Page images and extracted text

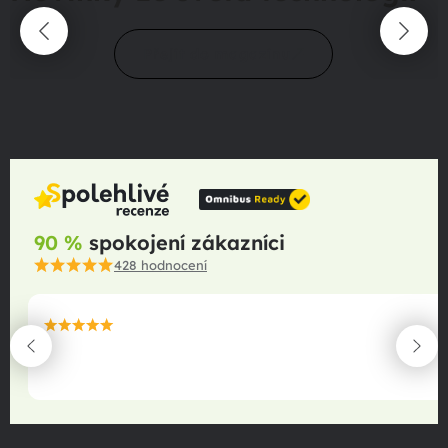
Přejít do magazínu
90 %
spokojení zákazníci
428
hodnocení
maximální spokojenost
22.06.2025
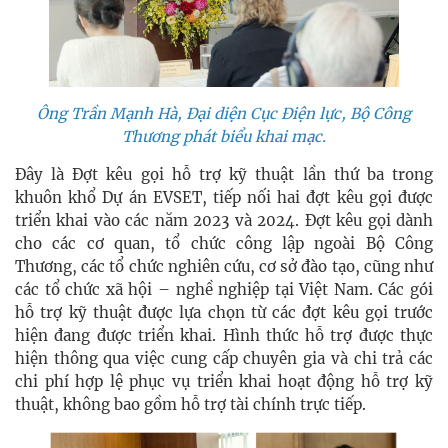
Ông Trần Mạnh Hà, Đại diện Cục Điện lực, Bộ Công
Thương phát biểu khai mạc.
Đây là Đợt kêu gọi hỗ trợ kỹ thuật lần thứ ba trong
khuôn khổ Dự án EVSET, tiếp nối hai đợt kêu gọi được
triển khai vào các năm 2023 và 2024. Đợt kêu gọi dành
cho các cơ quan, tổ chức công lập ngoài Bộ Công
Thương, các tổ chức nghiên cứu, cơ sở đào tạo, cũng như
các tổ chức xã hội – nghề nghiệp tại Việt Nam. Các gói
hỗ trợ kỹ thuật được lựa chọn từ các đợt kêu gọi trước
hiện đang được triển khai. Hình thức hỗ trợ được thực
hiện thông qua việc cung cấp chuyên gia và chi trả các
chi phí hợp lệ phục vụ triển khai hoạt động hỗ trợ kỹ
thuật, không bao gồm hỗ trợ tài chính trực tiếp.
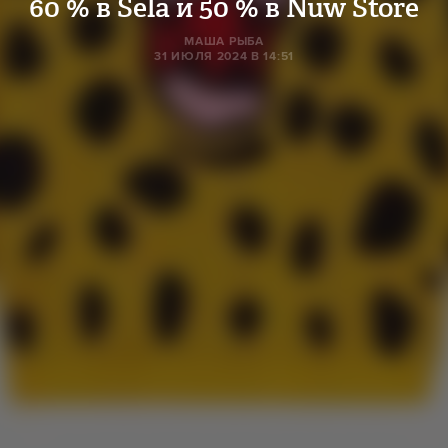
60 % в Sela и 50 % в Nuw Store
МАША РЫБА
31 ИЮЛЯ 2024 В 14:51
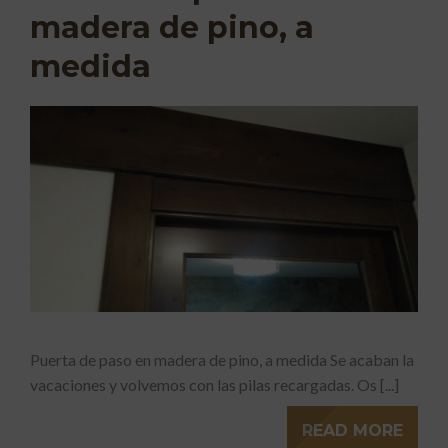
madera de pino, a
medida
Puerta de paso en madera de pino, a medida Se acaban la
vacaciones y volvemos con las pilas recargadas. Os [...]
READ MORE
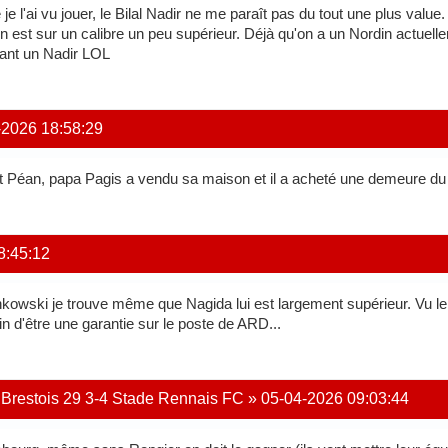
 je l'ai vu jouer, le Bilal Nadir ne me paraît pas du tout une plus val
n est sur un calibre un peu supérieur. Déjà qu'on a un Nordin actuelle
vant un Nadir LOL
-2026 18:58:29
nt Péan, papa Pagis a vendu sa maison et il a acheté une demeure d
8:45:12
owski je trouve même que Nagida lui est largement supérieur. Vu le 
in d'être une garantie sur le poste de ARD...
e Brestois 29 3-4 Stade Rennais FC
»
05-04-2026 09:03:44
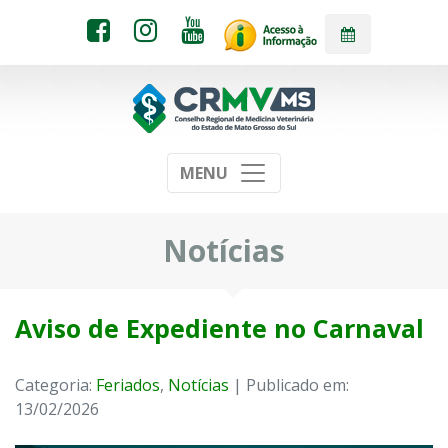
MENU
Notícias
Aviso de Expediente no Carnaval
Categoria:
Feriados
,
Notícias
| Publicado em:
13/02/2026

* * *

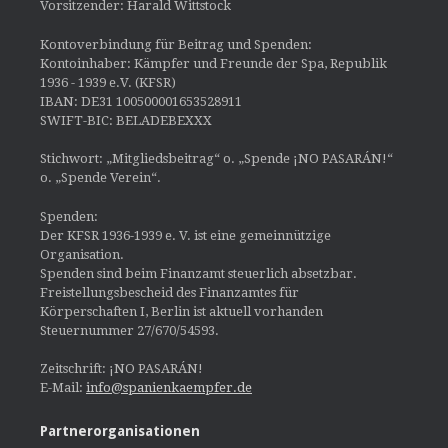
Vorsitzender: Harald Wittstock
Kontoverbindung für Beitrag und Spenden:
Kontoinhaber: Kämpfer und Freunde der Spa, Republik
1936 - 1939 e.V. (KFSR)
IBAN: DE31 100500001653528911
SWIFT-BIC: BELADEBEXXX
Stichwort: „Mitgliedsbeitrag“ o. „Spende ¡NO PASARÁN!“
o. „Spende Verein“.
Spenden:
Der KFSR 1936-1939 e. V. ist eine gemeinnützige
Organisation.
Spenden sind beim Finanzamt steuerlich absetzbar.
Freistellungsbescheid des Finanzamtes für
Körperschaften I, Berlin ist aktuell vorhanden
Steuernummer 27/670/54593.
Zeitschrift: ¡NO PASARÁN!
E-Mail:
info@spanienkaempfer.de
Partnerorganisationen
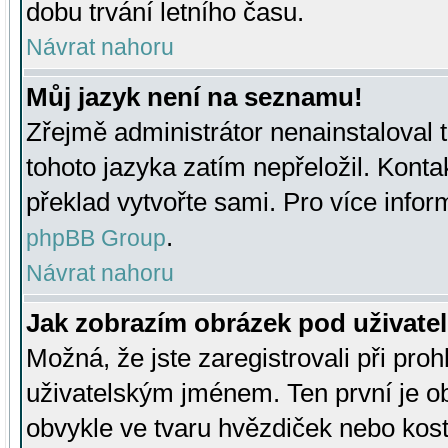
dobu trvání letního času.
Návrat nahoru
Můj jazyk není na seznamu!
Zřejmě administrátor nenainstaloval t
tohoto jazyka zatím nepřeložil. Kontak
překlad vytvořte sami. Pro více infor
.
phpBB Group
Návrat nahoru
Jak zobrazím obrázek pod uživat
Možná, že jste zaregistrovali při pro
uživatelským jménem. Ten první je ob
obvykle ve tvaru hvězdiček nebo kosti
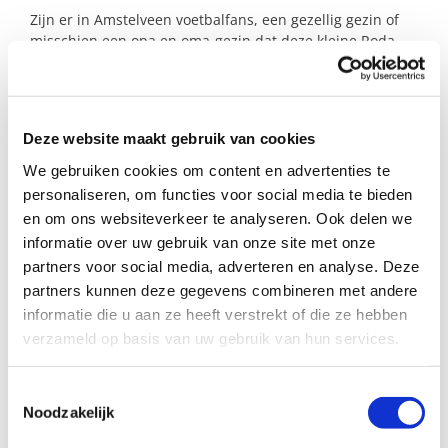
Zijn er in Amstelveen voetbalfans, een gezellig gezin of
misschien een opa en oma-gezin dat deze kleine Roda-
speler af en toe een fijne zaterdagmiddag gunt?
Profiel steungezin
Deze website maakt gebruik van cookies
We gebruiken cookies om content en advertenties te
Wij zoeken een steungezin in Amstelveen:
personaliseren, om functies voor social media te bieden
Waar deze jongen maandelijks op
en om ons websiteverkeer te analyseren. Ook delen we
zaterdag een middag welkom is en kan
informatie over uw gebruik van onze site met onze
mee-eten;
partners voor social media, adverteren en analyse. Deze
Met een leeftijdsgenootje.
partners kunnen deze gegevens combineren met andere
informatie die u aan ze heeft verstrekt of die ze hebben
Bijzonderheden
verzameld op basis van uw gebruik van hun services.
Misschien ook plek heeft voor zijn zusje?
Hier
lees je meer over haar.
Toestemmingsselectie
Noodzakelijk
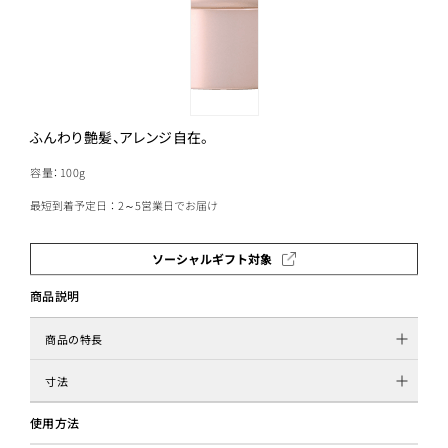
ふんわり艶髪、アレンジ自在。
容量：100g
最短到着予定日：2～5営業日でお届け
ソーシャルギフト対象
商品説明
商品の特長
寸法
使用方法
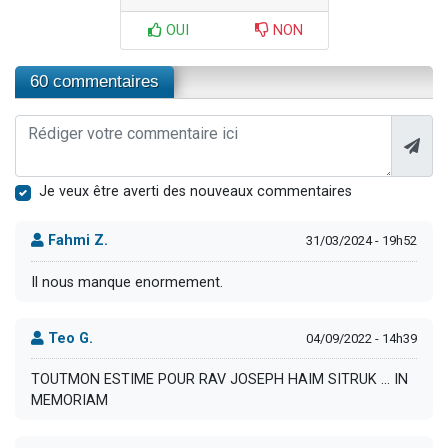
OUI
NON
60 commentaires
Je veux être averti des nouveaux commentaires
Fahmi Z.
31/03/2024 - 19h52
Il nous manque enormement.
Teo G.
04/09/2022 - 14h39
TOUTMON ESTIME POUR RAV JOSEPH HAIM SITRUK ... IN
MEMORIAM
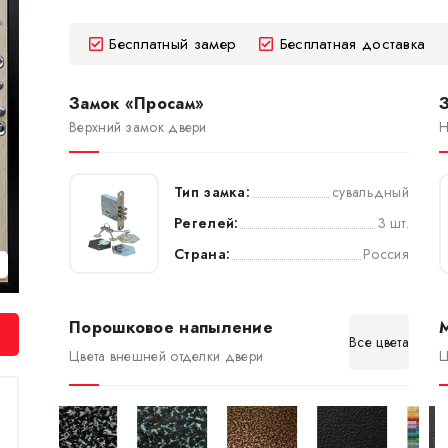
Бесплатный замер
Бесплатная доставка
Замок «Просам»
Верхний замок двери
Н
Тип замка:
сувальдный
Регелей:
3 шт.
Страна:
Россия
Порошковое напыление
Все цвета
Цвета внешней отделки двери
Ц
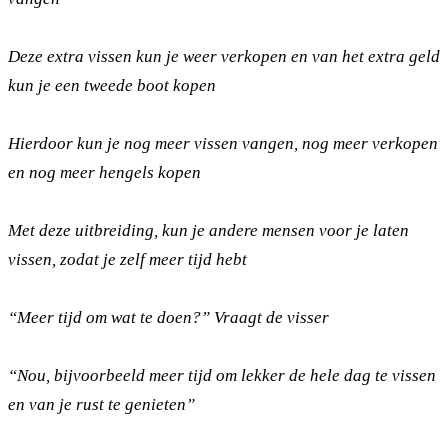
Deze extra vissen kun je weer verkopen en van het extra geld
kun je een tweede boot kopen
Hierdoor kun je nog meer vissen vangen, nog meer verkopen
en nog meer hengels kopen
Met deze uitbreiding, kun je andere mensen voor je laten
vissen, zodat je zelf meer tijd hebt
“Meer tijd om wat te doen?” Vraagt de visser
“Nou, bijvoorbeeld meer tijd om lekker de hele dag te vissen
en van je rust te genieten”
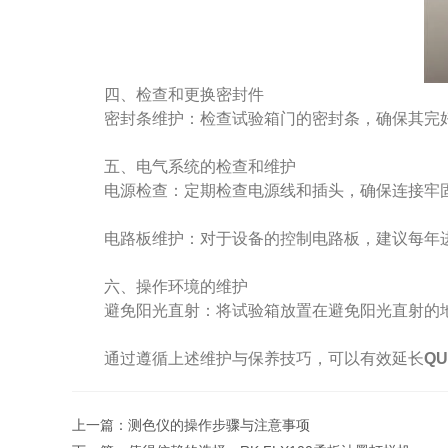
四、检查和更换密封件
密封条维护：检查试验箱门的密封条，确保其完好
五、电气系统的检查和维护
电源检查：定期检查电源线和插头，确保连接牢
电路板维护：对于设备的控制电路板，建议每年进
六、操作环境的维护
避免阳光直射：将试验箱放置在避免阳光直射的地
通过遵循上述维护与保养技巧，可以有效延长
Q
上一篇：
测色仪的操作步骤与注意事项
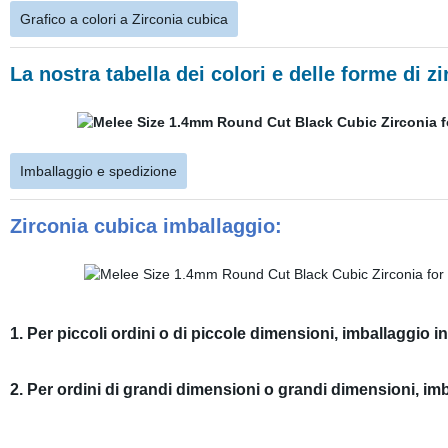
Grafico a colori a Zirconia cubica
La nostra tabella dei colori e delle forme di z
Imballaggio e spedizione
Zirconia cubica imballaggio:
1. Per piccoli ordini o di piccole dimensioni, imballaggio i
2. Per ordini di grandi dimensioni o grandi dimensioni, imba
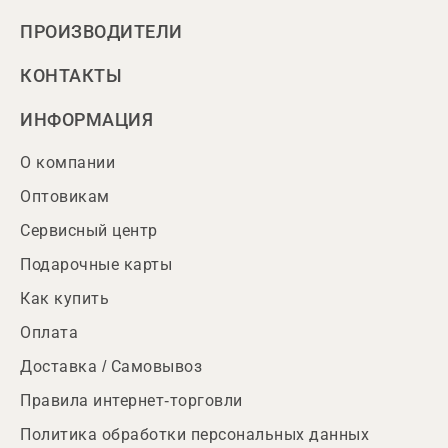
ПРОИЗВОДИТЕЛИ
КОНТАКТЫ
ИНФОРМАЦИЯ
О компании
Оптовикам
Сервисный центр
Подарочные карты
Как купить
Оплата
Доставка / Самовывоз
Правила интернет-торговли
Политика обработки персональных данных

WHAT THIS TASK INVOLVES
Search the data above for the word "Thương", then gather each line in which it appears.

COMPLETED EXERCISE
Thương phát biểu khai mạc.
Thương, các tổ chức nghiên cứu, cơ sở đào tạo, cũng như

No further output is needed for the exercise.